Let A and B be similar matrices. Prove that there is a nice relationship between the eigenvectors of A and the eigenvectors of B
I suppose you could say that the relationship between the eigenvectors is that they share the same eigenvalue. If you're looking for how to prove that the eigenvalues are the same, I have written a short proof here:
det(A-xI)=det(inv(P)BP-xI)
=det(inv(P)BP-inv(P)xIP)
=det(inv(P)(B-xI)P)
=det(B-xI)
Thus, as the characteristic polynomials are the same, the eigenvalues are the same.
I've put a formatted version up: Maths homework help
If A and B are similar matrices, then there exist an invertible matrix P such that $\displaystyle A= P^{-1}BP$.
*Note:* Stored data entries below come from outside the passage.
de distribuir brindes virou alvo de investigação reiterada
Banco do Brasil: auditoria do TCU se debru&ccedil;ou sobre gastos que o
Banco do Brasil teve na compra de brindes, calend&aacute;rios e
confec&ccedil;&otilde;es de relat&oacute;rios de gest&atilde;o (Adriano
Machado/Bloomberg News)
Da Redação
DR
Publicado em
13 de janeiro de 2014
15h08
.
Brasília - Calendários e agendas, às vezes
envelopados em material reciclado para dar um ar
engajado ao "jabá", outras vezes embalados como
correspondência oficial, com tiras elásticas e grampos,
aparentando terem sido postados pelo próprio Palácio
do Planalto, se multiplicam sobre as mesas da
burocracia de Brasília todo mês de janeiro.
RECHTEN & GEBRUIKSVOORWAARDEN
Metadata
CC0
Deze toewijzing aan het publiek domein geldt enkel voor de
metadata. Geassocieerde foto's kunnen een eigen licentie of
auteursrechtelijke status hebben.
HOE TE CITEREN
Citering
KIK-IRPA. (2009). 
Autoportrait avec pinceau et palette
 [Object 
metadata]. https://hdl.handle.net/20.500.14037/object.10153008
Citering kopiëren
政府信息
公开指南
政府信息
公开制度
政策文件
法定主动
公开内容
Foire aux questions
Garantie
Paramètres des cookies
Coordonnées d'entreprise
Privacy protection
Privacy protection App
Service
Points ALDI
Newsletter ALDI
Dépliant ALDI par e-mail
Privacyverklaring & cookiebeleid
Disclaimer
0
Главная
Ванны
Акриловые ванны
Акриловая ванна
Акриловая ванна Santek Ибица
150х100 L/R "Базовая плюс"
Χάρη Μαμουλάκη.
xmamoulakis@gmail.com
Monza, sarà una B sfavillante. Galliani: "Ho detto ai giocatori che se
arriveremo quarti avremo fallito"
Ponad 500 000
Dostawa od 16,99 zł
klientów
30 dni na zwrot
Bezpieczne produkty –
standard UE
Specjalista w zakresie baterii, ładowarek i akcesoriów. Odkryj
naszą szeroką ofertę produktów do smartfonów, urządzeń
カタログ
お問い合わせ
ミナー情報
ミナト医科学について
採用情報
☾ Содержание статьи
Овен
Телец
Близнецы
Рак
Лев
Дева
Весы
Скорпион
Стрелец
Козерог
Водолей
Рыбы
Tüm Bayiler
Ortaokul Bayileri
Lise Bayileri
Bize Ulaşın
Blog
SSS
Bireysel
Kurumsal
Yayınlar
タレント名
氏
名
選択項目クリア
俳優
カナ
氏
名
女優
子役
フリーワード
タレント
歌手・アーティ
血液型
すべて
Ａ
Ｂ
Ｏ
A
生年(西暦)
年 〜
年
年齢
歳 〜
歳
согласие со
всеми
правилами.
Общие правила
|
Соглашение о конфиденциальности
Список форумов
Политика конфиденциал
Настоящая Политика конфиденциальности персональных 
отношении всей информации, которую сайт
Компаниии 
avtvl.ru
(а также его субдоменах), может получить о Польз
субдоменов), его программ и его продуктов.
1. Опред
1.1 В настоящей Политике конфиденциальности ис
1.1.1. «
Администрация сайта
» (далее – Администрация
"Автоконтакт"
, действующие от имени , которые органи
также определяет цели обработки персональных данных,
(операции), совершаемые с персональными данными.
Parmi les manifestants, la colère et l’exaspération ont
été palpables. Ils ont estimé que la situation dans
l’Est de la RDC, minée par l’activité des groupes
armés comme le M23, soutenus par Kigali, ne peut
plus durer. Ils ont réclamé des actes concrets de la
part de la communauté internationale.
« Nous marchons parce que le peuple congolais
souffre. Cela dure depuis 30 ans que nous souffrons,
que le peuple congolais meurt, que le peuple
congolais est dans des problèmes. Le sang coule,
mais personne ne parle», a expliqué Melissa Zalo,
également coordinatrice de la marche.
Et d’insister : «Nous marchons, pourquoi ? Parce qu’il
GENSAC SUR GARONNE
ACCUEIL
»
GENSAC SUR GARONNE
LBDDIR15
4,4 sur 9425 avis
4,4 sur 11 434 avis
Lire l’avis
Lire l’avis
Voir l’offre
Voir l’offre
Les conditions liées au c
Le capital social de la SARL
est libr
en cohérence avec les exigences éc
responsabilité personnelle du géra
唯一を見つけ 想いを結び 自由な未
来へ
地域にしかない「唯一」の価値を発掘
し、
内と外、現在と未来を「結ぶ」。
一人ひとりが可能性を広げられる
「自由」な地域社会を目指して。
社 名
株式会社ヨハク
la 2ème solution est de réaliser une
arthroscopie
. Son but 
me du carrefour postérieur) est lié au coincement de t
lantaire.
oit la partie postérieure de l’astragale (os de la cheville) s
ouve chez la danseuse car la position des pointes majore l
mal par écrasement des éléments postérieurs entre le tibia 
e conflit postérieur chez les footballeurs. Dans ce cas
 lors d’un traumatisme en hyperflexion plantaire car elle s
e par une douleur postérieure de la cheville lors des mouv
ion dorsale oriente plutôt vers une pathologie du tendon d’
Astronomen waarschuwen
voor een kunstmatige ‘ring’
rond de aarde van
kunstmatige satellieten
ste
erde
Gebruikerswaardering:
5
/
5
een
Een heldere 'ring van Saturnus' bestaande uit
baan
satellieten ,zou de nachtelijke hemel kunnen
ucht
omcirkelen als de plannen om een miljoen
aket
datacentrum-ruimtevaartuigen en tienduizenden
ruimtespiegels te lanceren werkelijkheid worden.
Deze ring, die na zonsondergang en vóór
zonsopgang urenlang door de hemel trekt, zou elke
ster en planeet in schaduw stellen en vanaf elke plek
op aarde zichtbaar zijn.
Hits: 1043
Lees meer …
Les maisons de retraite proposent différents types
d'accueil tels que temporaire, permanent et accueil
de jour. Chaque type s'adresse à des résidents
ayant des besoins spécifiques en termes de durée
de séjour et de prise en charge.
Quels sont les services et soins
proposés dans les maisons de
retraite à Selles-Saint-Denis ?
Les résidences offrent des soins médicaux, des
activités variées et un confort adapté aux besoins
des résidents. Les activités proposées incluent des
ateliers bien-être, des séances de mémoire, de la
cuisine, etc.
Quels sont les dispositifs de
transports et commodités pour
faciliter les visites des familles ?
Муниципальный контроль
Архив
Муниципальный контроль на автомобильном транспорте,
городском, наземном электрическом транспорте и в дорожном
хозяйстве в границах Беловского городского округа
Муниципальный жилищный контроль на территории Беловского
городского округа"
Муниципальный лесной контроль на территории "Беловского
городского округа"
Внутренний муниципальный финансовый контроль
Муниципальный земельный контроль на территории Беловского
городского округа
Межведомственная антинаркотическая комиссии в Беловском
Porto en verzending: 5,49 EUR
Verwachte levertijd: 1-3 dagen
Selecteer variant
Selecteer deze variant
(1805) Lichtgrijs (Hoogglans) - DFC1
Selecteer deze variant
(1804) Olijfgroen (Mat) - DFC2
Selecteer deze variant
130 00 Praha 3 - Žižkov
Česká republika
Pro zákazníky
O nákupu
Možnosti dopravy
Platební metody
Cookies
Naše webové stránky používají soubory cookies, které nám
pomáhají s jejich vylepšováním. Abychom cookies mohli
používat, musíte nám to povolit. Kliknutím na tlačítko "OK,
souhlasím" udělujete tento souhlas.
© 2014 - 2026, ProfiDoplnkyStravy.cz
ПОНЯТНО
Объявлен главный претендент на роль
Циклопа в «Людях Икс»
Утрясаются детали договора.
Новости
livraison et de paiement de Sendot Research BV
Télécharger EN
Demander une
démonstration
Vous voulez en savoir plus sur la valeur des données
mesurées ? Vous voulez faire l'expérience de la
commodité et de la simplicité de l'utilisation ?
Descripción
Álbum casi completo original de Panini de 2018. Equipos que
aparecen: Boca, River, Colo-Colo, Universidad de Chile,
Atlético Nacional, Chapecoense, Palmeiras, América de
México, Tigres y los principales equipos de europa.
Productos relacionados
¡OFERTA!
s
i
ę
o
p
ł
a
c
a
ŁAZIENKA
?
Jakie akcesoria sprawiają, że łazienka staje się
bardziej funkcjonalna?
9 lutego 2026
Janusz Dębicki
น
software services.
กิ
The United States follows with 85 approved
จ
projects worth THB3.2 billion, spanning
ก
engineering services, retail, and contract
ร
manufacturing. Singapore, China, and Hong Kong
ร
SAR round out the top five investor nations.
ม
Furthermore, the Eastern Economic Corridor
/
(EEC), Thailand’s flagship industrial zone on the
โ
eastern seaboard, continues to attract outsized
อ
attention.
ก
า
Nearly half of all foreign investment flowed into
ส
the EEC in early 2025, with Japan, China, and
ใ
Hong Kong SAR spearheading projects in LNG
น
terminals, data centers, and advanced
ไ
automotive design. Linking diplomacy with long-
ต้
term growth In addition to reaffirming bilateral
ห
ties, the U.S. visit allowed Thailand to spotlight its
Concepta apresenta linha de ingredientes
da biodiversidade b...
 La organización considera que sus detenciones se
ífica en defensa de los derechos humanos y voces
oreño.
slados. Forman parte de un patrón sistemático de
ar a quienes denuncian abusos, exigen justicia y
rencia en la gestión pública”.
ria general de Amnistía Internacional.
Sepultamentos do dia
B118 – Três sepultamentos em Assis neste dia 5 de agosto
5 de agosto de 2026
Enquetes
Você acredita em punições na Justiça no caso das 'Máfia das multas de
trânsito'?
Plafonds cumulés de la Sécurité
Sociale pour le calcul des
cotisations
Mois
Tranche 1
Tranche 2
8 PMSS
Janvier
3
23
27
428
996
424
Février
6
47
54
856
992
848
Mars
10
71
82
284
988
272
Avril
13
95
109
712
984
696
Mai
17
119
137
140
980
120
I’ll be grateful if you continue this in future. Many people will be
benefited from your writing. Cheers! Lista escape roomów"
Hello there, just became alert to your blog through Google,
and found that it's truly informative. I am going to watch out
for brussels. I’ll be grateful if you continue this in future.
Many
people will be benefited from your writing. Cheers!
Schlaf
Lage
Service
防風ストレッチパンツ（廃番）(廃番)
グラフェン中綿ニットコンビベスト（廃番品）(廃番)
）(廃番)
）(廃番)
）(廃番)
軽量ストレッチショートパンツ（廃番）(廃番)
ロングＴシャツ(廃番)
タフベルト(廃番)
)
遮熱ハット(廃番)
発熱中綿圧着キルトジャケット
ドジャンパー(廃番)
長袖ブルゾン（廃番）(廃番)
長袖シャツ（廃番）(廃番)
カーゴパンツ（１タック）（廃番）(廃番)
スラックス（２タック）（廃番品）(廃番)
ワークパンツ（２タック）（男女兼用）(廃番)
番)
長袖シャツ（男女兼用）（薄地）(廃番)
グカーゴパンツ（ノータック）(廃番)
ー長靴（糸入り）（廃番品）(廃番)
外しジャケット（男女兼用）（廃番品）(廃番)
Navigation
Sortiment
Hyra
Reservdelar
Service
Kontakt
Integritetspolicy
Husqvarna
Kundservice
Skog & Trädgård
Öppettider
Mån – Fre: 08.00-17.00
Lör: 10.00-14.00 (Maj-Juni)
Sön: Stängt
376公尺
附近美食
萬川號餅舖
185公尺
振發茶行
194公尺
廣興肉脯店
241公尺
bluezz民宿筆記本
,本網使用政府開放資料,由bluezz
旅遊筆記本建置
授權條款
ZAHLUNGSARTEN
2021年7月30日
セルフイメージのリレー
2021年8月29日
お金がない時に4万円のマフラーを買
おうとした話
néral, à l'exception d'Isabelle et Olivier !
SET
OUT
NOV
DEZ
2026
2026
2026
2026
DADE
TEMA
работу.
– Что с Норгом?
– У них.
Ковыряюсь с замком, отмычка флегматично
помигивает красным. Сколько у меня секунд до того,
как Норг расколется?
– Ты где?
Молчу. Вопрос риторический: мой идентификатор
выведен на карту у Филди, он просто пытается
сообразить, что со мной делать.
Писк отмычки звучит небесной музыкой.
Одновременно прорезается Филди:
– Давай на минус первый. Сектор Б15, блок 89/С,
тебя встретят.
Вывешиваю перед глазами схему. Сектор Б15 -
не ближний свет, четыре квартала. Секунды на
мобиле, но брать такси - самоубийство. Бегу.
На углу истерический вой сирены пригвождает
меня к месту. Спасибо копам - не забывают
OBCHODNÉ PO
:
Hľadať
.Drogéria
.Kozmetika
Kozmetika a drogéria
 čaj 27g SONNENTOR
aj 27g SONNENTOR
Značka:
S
Let v be an eigenvector of A corresponding to eigenvalue $\displaystyle \lambda$. Then $\displaystyle Av= (P^{-1}BP)v= \lambda v$. Multiplying on both sides by P, $\displaystyle (BP)v= P\lambda v$ so $\displaystyle B(PV)= \lambda (PV)$.
That is, if v is an eigenvalue of A corresponding to eigenvalue $\displaystyle \lambda$ then Pv is an eigenvalue of B also corresponding to eigenvalue $\displaystyle \lambda$.
Of course, we can think of P as a "change of basis" matrix. That is, A and B represent the same linear transformation, written in different bases. The eigenvectors of A and B are representations of the same vector, written in different bases.